Le nouveau ministre estonien des Affaires étrangères, Margus Tsahkna, a exprimé un point de vue similaire, exhortant Pékin à fournir des explications, tandis que le Letton Edgars Rinkēvičs a exigé un « retrait total ».

Le gouvernement français a exprimé sa « consternation » face aux remarques de Lu et a exprimé « l’entière solidarité avec tous nos alliés et partenaires concernés, qui ont gagné l’indépendance tant attendue après des décennies d’oppression ».

Dans un communiqué publié sur son site Internet, l’ambassade de Chine en France a déclaré que les propos de l’ambassadeur n’étaient pas une « déclaration politique, mais l’expression d’opinions personnelles lors d’un débat télévisé » qui « ne doit pas être surinterprété ».

A Pékin, un porte-parole du ministère des Affaires étrangères a déclaré que « la Chine respecte la souveraineté de tous les pays ».

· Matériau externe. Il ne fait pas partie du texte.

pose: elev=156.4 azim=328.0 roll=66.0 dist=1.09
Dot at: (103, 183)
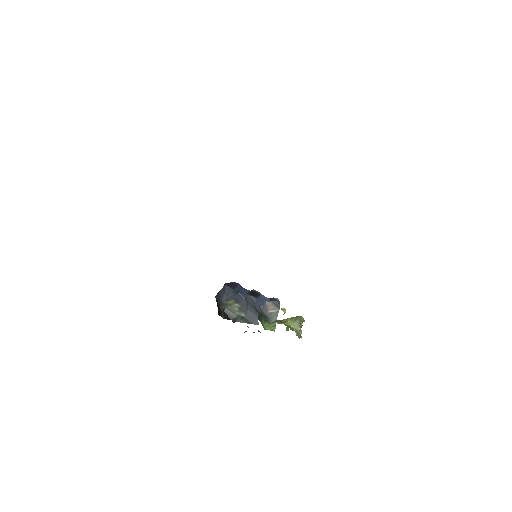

« L’Union soviétique était un État fédéral et dans son ensemble un sujet de droit international dans les relations internationales. Cela ne nie pas le statut des républiques en tant que pays souverains après la dissolution de l’Union soviétique », a déclaré le porte-parole aux journalistes.

La dernière controverse diplomatique survient à un moment très sensible des relations UE-Chine, avec des tensions croissantes face au refus de Pékin de condamner l’invasion de l’Ukraine par la Russie, ses efforts pour faire avancer un accord de paix que les Européens considèrent comme biaisé et sélectif, et la situation tendue dans le Détroit de Taïwan.

S’adressant aux journalistes lundi matin, le chef de la politique étrangère de l’UE, Josep Borrell, a déclaré que le bloc devait « réévaluer et recalibrer » ses relations avec la Chine compte tenu des développements de ces dernières années.

Il a également promis que les 27 ministres fourniraient une réponse « ferme » aux commentaires de Lu, qu’il avait précédemment qualifiés d' »inacceptables ».

« L’UE ne peut que supposer que ces déclarations ne représentent pas la politique officielle de la Chine », a déclaré Borrell ce week-end.